-- start RECORDS FOR THIS EXERCISE --

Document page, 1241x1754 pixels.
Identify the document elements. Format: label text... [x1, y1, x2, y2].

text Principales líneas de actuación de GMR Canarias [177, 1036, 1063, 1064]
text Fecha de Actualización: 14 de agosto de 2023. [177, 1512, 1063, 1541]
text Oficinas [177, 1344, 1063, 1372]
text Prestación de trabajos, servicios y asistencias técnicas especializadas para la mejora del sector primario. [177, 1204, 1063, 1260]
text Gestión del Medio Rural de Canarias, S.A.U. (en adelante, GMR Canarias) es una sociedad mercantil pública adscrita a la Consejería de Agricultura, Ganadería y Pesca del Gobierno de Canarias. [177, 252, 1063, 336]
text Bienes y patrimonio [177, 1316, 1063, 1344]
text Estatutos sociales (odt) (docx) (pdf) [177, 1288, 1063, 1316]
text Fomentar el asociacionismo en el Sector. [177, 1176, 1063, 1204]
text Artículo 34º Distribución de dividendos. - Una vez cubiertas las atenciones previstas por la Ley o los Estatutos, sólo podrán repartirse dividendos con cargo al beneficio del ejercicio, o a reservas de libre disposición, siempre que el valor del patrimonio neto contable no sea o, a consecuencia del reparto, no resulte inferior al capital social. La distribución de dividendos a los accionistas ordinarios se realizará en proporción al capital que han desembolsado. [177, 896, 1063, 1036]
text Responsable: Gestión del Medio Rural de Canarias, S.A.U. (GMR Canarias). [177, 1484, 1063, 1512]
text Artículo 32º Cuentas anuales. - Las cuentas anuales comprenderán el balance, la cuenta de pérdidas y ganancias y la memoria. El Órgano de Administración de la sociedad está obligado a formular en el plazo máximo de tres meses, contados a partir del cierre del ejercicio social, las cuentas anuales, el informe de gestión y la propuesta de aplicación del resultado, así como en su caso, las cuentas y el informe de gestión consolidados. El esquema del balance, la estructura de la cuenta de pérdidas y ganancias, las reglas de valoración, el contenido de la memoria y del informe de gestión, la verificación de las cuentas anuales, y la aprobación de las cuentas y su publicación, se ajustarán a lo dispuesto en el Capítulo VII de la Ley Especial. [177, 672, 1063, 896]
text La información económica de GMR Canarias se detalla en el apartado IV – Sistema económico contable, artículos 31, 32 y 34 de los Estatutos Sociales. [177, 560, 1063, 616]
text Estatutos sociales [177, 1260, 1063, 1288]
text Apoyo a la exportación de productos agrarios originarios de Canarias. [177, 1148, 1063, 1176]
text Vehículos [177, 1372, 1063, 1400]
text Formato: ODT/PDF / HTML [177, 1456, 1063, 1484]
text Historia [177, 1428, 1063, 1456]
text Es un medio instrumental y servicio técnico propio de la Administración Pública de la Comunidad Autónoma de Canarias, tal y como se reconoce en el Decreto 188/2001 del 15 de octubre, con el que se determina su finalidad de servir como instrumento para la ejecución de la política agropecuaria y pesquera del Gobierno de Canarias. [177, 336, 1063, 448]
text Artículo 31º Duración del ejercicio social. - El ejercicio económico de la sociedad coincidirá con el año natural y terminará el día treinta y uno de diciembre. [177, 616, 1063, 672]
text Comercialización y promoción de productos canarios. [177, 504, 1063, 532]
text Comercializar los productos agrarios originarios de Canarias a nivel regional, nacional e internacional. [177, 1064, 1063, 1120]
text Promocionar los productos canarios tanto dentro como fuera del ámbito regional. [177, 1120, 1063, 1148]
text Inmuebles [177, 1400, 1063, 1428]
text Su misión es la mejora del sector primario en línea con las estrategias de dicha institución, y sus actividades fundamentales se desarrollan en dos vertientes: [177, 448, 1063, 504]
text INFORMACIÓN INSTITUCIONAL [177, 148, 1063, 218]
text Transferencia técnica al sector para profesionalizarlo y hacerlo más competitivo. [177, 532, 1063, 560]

-- end RECORDS FOR THIS EXERCISE --

WHAT THE TASK REQUIRES: Retype the records from the first line through the line containing "Identify the document", with both of those lines included and nothing changed.

PROBLEM SOLUTION:
Document page, 1241x1754 pixels.
Identify the document elements. Format: label text... [x1, y1, x2, y2].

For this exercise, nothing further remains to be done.